> Exercise goal
Identify each line in the records below that contains the word "Pinata", and copy it.

[Page images and extracted text]
[Start of Attachment]

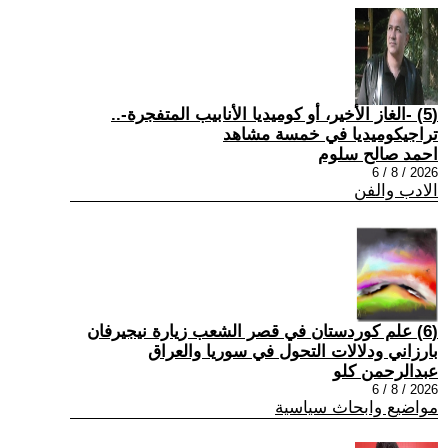
(5) -الغاز الأخير، أو كوميديا الأنابيب المتفجرة-..
تراجيكوميديا في خمسة مشاهد
احمد صالح سلوم
2026 / 8 / 6
الادب والفن
(6) علم كوردستان في قصر الشعب زيارة نيجيرفان
بارزاني ودلالات التحول في سوريا والعراق
عبدالرحمن كلو
2026 / 8 / 6
مواضيع وابحاث سياسية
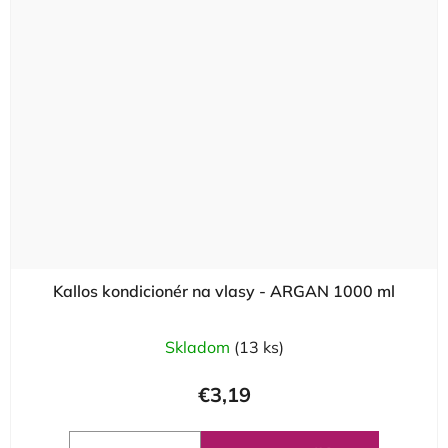
Kallos kondicionér na vlasy - ARGAN 1000 ml
Skladom
(13 ks)
€3,19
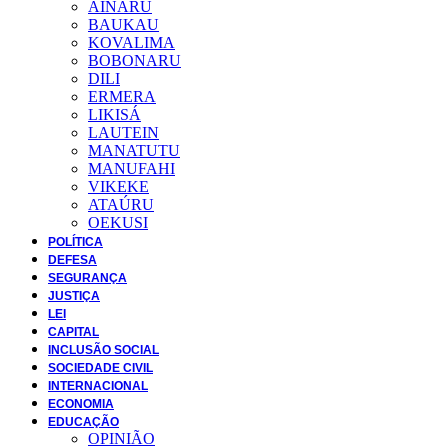
AINARU
BAUKAU
KOVALIMA
BOBONARU
DILI
ERMERA
LIKISÁ
LAUTEIN
MANATUTU
MANUFAHI
VIKEKE
ATAÚRU
OEKUSI
POLÍTICA
DEFESA
SEGURANÇA
JUSTIÇA
LEI
CAPITAL
INCLUSÃO SOCIAL
SOCIEDADE CIVIL
INTERNACIONAL
ECONOMIA
EDUCAÇÃO
OPINIÃO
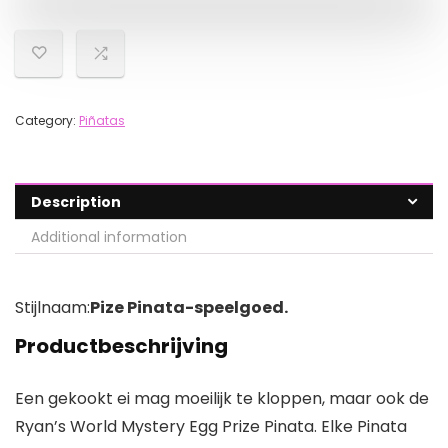
Category:
Piñatas
Description
Additional information
Stijlnaam:
Pize Pinata-speelgoed.
Productbeschrijving
Een gekookt ei mag moeilijk te kloppen, maar ook de
Ryan’s World Mystery Egg Prize Pinata. Elke Pinata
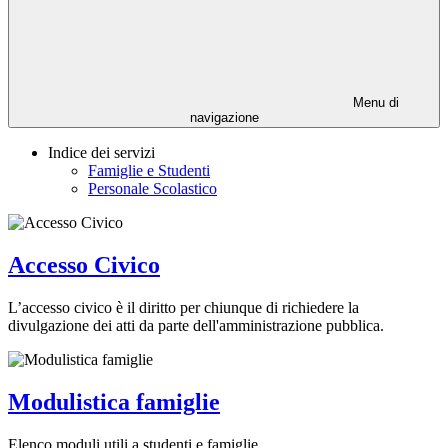
Menu di
navigazione
Indice dei servizi
Famiglie e Studenti
Personale Scolastico
Accesso Civico
L’accesso civico è il diritto per chiunque di richiedere la
divulgazione dei atti da parte dell'amministrazione pubblica.
Modulistica famiglie
Elenco moduli utili a studenti e famiglie.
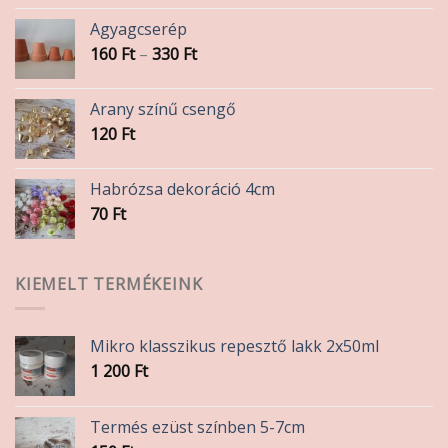
Agyagcserép
Ártartomány:
160
Ft
–
330
Ft
160 Ft
-
Arany színű csengő
330 Ft
120
Ft
Habrózsa dekoráció 4cm
70
Ft
KIEMELT TERMÉKEINK
Mikro klasszikus repesztő lakk 2x50ml
1 200
Ft
Termés ezüst színben 5-7cm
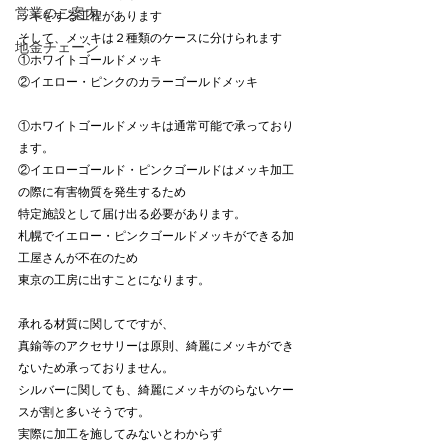
営業のご案内
ッキをする工程があります
そして、メッキは２種類のケースに分けられます
地金チェーン
①ホワイトゴールドメッキ
②イエロー・ピンクのカラーゴールドメッキ
①ホワイトゴールドメッキは通常可能で承っており
ます。
②イエローゴールド・ピンクゴールドはメッキ加工
の際に有害物質を発生するため
特定施設として届け出る必要があります。
札幌でイエロー・ピンクゴールドメッキができる加
工屋さんが不在のため
東京の工房に出すことになります。
承れる材質に関してですが、
真鍮等のアクセサリーは原則、綺麗にメッキができ
ないため承っておりません。
シルバーに関しても、綺麗にメッキがのらないケー
スが割と多いそうです。
実際に加工を施してみないとわからず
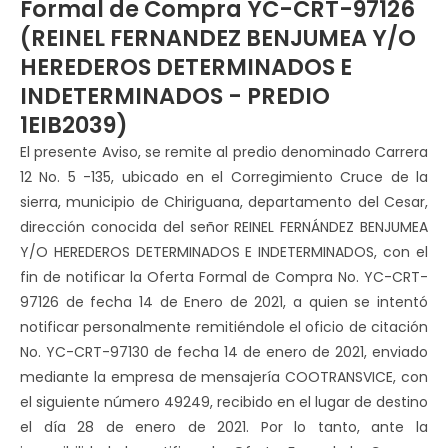
Formal de Compra YC-CRT-97126
(REINEL FERNANDEZ BENJUMEA Y/O
HEREDEROS DETERMINADOS E
INDETERMINADOS - PREDIO
1EIB2039)
El presente Aviso, se remite al predio denominado Carrera
12 No. 5 -135, ubicado en el Corregimiento Cruce de la
sierra, municipio de Chiriguana, departamento del Cesar,
dirección conocida del señor REINEL FERNÁNDEZ BENJUMEA
Y/O HEREDEROS DETERMINADOS E INDETERMINADOS, con el
fin de notificar la Oferta Formal de Compra No. YC-CRT-
97126 de fecha 14 de Enero de 2021, a quien se intentó
notificar personalmente remitiéndole el oficio de citación
No. YC-CRT-97130 de fecha 14 de enero de 2021, enviado
mediante la empresa de mensajería COOTRANSVICE, con
el siguiente número 49249, recibido en el lugar de destino
el día 28 de enero de 2021. Por lo tanto, ante la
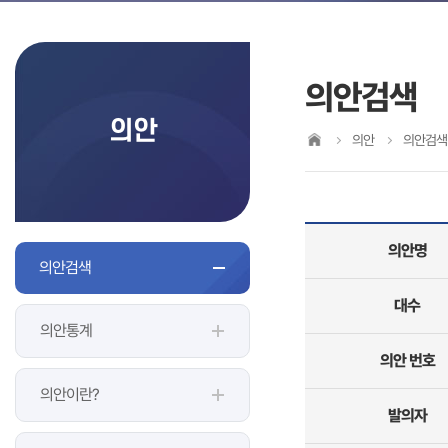
의안검색
의안
의안
의안검색
의안명
의안검색
대수
의안통계
의안 번호
의안이란?
발의자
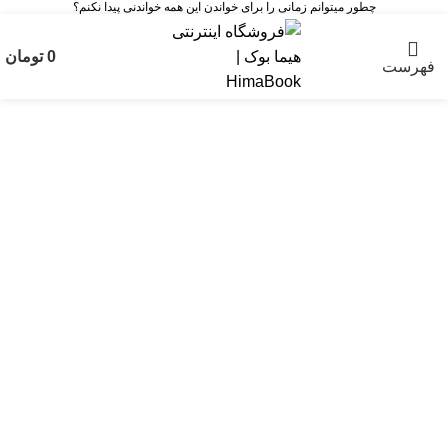
چطور میتوانم زمانی را برای خواندن این همه خواندنی پیدا نکنم؟
0
تومان
فهرست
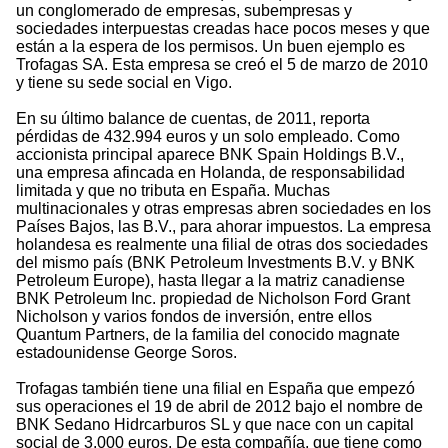
un conglomerado de empresas, subempresas y
sociedades interpuestas creadas hace pocos meses y que
están a la espera de los permisos. Un buen ejemplo es
Trofagas SA. Esta empresa se creó el 5 de marzo de 2010
y tiene su sede social en Vigo.
En su último balance de cuentas, de 2011, reporta
pérdidas de 432.994 euros y un solo empleado. Como
accionista principal aparece BNK Spain Holdings B.V.,
una empresa afincada en Holanda, de responsabilidad
limitada y que no tributa en España. Muchas
multinacionales y otras empresas abren sociedades en los
Países Bajos, las B.V., para ahorar impuestos. La empresa
holandesa es realmente una filial de otras dos sociedades
del mismo país (BNK Petroleum Investments B.V. y BNK
Petroleum Europe), hasta llegar a la matriz canadiense
BNK Petroleum Inc. propiedad de Nicholson Ford Grant
Nicholson y varios fondos de inversión, entre ellos
Quantum Partners, de la familia del conocido magnate
estadounidense George Soros.
Trofagas también tiene una filial en España que empezó
sus operaciones el 19 de abril de 2012 bajo el nombre de
BNK Sedano Hidrcarburos SL y que nace con un capital
social de 3.000 euros. De esta compañía, que tiene como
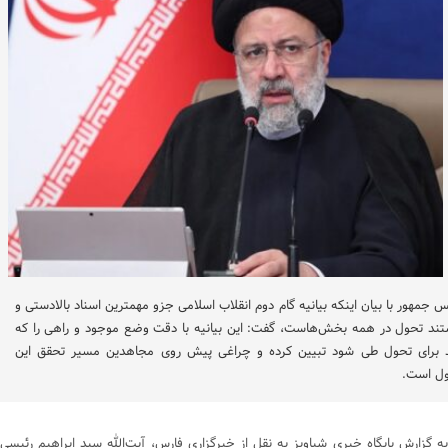
س جمهور با بیان اینکه بیانیه گام دوم انقلاب اسلامی جزو مهمترین اسناد بالادستی و
ند تحول در همه بخش‌هاست، گفت: این بیانیه با دقت وضع موجود و راهی را که
د برای تحول طی شود تبیین کرده و چراغی پیش روی مجاهدین مسیر تحقق این
ل است.
به گزارش پایگاه خبری شباویز به نقل از خبرگزاری فارس، آیت‌الله سید ابراهیم رئیسی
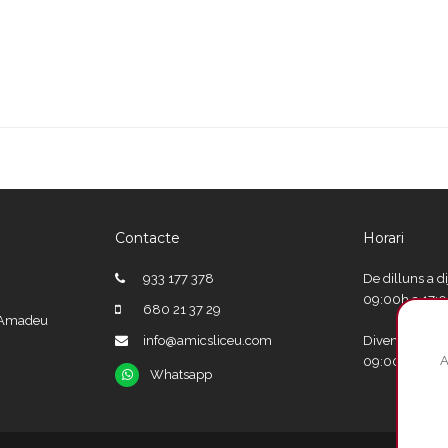
Contacte
Horari
933 177 378
De dilluns a d
09:00h a 17:
680 21 37 29
e Amadeu
info@amicsliceu.com
Divendres
A
09:00h a 15:
Whatsapp
Whatsapp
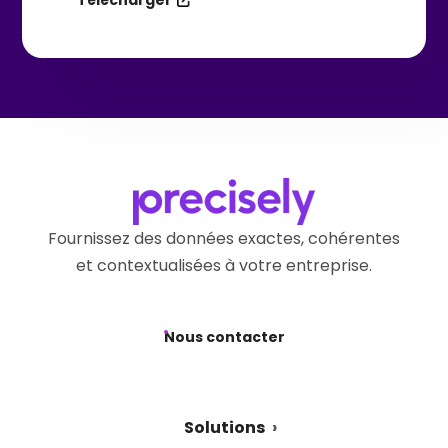
Télécharger
Fournissez des données exactes, cohérentes
et contextualisées à votre entreprise.
Nous contacter
Solutions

[End of Attachment]

> Solved exercise
Pize Pinata-speelgoed.
Ryan’s World Mystery Egg Prize Pinata. Elke Pinata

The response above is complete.